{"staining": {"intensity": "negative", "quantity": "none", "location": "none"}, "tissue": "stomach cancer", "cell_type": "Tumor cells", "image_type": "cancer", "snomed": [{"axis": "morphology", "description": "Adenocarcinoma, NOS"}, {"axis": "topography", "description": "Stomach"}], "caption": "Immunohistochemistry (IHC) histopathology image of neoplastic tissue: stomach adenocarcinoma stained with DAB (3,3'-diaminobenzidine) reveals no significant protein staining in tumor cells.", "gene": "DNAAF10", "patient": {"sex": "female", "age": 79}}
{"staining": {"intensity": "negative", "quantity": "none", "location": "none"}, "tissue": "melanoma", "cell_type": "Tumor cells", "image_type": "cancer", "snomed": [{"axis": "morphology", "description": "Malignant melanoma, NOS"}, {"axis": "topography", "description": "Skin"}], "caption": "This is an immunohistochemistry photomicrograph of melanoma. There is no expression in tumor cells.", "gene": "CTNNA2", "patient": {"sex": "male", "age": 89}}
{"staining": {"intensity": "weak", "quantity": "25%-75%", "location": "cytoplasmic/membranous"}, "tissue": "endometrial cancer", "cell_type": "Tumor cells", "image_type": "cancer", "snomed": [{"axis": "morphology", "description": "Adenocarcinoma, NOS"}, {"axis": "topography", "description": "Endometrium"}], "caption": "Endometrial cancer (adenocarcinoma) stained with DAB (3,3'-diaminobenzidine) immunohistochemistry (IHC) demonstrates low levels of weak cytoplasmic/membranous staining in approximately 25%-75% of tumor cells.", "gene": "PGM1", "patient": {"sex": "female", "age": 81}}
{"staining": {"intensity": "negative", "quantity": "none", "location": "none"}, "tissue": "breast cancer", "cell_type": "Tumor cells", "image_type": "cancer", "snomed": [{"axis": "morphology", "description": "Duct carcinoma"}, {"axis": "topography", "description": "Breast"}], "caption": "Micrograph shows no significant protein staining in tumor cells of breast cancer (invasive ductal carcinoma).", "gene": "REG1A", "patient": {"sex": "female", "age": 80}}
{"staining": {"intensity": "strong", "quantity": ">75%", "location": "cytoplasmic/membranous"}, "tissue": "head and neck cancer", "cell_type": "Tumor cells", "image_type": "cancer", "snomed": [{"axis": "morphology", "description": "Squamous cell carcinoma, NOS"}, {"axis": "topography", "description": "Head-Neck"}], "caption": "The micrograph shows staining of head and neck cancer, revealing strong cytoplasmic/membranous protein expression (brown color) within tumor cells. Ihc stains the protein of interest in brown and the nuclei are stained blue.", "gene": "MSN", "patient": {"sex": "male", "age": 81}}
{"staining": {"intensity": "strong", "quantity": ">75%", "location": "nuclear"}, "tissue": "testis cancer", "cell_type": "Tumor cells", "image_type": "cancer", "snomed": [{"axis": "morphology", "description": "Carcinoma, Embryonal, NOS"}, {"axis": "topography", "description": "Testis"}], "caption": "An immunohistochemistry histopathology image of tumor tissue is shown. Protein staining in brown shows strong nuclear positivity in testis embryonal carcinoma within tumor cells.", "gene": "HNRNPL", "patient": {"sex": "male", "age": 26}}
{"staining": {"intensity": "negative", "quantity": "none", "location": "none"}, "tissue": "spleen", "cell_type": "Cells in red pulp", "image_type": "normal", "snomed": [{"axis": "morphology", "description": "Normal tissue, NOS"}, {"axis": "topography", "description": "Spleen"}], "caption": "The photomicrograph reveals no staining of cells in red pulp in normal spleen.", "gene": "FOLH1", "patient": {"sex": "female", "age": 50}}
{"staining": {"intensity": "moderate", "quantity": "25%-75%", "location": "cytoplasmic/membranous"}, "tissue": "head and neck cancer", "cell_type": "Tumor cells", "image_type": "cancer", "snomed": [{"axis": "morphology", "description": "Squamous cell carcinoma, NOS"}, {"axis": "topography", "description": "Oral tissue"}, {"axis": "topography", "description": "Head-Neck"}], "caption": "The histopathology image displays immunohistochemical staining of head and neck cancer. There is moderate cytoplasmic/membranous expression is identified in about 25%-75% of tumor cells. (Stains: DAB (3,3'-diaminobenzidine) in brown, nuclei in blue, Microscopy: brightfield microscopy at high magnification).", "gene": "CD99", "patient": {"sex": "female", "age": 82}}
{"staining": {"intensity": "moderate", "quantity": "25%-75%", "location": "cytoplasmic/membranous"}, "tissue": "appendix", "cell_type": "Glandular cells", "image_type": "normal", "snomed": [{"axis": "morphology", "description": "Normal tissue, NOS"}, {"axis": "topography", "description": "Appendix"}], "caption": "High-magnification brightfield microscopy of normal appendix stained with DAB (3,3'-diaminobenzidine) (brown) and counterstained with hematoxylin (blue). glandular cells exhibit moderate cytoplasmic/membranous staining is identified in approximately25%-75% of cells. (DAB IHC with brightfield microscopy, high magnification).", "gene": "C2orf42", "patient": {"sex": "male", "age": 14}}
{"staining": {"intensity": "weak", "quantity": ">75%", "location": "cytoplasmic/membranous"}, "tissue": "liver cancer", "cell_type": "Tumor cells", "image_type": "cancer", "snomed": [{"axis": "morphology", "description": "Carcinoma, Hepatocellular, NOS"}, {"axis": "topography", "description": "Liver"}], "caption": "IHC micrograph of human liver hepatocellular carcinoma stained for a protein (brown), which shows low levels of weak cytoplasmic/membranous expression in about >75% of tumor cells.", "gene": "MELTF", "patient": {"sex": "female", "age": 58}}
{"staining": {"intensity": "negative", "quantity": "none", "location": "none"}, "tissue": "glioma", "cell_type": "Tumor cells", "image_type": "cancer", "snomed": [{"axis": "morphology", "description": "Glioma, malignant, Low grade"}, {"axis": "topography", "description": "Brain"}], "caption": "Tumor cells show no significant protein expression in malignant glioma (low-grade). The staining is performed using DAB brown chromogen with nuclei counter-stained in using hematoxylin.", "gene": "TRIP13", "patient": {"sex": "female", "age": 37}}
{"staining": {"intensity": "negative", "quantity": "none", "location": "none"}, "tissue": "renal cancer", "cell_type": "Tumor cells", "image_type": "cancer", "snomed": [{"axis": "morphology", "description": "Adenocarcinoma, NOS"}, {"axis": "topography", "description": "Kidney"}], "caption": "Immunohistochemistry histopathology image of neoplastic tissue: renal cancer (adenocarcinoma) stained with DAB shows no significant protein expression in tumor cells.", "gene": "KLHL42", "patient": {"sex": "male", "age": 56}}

◆ Problem to solve
What is needed is an exact copy of every entry.

◆ Reply
{"staining": {"intensity": "negative", "quantity": "none", "location": "none"}, "tissue": "stomach cancer", "cell_type": "Tumor cells", "image_type": "cancer", "snomed": [{"axis": "morphology", "description": "Adenocarcinoma, NOS"}, {"axis": "topography", "description": "Stomach"}], "caption": "Immunohistochemistry (IHC) histopathology image of neoplastic tissue: stomach adenocarcinoma stained with DAB (3,3'-diaminobenzidine) reveals no significant protein staining in tumor cells.", "gene": "DNAAF10", "patient": {"sex": "female", "age": 79}}
{"staining": {"intensity": "negative", "quantity": "none", "location": "none"}, "tissue": "melanoma", "cell_type": "Tumor cells", "image_type": "cancer", "snomed": [{"axis": "morphology", "description": "Malignant melanoma, NOS"}, {"axis": "topography", "description": "Skin"}], "caption": "This is an immunohistochemistry photomicrograph of melanoma. There is no expression in tumor cells.", "gene": "CTNNA2", "patient": {"sex": "male", "age": 89}}
{"staining": {"intensity": "weak", "quantity": "25%-75%", "location": "cytoplasmic/membranous"}, "tissue": "endometrial cancer", "cell_type": "Tumor cells", "image_type": "cancer", "snomed": [{"axis": "morphology", "description": "Adenocarcinoma, NOS"}, {"axis": "topography", "description": "Endometrium"}], "caption": "Endometrial cancer (adenocarcinoma) stained with DAB (3,3'-diaminobenzidine) immunohistochemistry (IHC) demonstrates low levels of weak cytoplasmic/membranous staining in approximately 25%-75% of tumor cells.", "gene": "PGM1", "patient": {"sex": "female", "age": 81}}
{"staining": {"intensity": "negative", "quantity": "none", "location": "none"}, "tissue": "breast cancer", "cell_type": "Tumor cells", "image_type": "cancer", "snomed": [{"axis": "morphology", "description": "Duct carcinoma"}, {"axis": "topography", "description": "Breast"}], "caption": "Micrograph shows no significant protein staining in tumor cells of breast cancer (invasive ductal carcinoma).", "gene": "REG1A", "patient": {"sex": "female", "age": 80}}
{"staining": {"intensity": "strong", "quantity": ">75%", "location": "cytoplasmic/membranous"}, "tissue": "head and neck cancer", "cell_type": "Tumor cells", "image_type": "cancer", "snomed": [{"axis": "morphology", "description": "Squamous cell carcinoma, NOS"}, {"axis": "topography", "description": "Head-Neck"}], "caption": "The micrograph shows staining of head and neck cancer, revealing strong cytoplasmic/membranous protein expression (brown color) within tumor cells. Ihc stains the protein of interest in brown and the nuclei are stained blue.", "gene": "MSN", "patient": {"sex": "male", "age": 81}}
{"staining": {"intensity": "strong", "quantity": ">75%", "location": "nuclear"}, "tissue": "testis cancer", "cell_type": "Tumor cells", "image_type": "cancer", "snomed": [{"axis": "morphology", "description": "Carcinoma, Embryonal, NOS"}, {"axis": "topography", "description": "Testis"}], "caption": "An immunohistochemistry histopathology image of tumor tissue is shown. Protein staining in brown shows strong nuclear positivity in testis embryonal carcinoma within tumor cells.", "gene": "HNRNPL", "patient": {"sex": "male", "age": 26}}
{"staining": {"intensity": "negative", "quantity": "none", "location": "none"}, "tissue": "spleen", "cell_type": "Cells in red pulp", "image_type": "normal", "snomed": [{"axis": "morphology", "description": "Normal tissue, NOS"}, {"axis": "topography", "description": "Spleen"}], "caption": "The photomicrograph reveals no staining of cells in red pulp in normal spleen.", "gene": "FOLH1", "patient": {"sex": "female", "age": 50}}
{"staining": {"intensity": "moderate", "quantity": "25%-75%", "location": "cytoplasmic/membranous"}, "tissue": "head and neck cancer", "cell_type": "Tumor cells", "image_type": "cancer", "snomed": [{"axis": "morphology", "description": "Squamous cell carcinoma, NOS"}, {"axis": "topography", "description": "Oral tissue"}, {"axis": "topography", "description": "Head-Neck"}], "caption": "The histopathology image displays immunohistochemical staining of head and neck cancer. There is moderate cytoplasmic/membranous expression is identified in about 25%-75% of tumor cells. (Stains: DAB (3,3'-diaminobenzidine) in brown, nuclei in blue, Microscopy: brightfield microscopy at high magnification).", "gene": "CD99", "patient": {"sex": "female", "age": 82}}
{"staining": {"intensity": "moderate", "quantity": "25%-75%", "location": "cytoplasmic/membranous"}, "tissue": "appendix", "cell_type": "Glandular cells", "image_type": "normal", "snomed": [{"axis": "morphology", "description": "Normal tissue, NOS"}, {"axis": "topography", "description": "Appendix"}], "caption": "High-magnification brightfield microscopy of normal appendix stained with DAB (3,3'-diaminobenzidine) (brown) and counterstained with hematoxylin (blue). glandular cells exhibit moderate cytoplasmic/membranous staining is identified in approximately25%-75% of cells. (DAB IHC with brightfield microscopy, high magnification).", "gene": "C2orf42", "patient": {"sex": "male", "age": 14}}
{"staining": {"intensity": "weak", "quantity": ">75%", "location": "cytoplasmic/membranous"}, "tissue": "liver cancer", "cell_type": "Tumor cells", "image_type": "cancer", "snomed": [{"axis": "morphology", "description": "Carcinoma, Hepatocellular, NOS"}, {"axis": "topography", "description": "Liver"}], "caption": "IHC micrograph of human liver hepatocellular carcinoma stained for a protein (brown), which shows low levels of weak cytoplasmic/membranous expression in about >75% of tumor cells.", "gene": "MELTF", "patient": {"sex": "female", "age": 58}}
{"staining": {"intensity": "negative", "quantity": "none", "location": "none"}, "tissue": "glioma", "cell_type": "Tumor cells", "image_type": "cancer", "snomed": [{"axis": "morphology", "description": "Glioma, malignant, Low grade"}, {"axis": "topography", "description": "Brain"}], "caption": "Tumor cells show no significant protein expression in malignant glioma (low-grade). The staining is performed using DAB brown chromogen with nuclei counter-stained in using hematoxylin.", "gene": "TRIP13", "patient": {"sex": "female", "age": 37}}
{"staining": {"intensity": "negative", "quantity": "none", "location": "none"}, "tissue": "renal cancer", "cell_type": "Tumor cells", "image_type": "cancer", "snomed": [{"axis": "morphology", "description": "Adenocarcinoma, NOS"}, {"axis": "topography", "description": "Kidney"}], "caption": "Immunohistochemistry histopathology image of neoplastic tissue: renal cancer (adenocarcinoma) stained with DAB shows no significant protein expression in tumor cells.", "gene": "KLHL42", "patient": {"sex": "male", "age": 56}}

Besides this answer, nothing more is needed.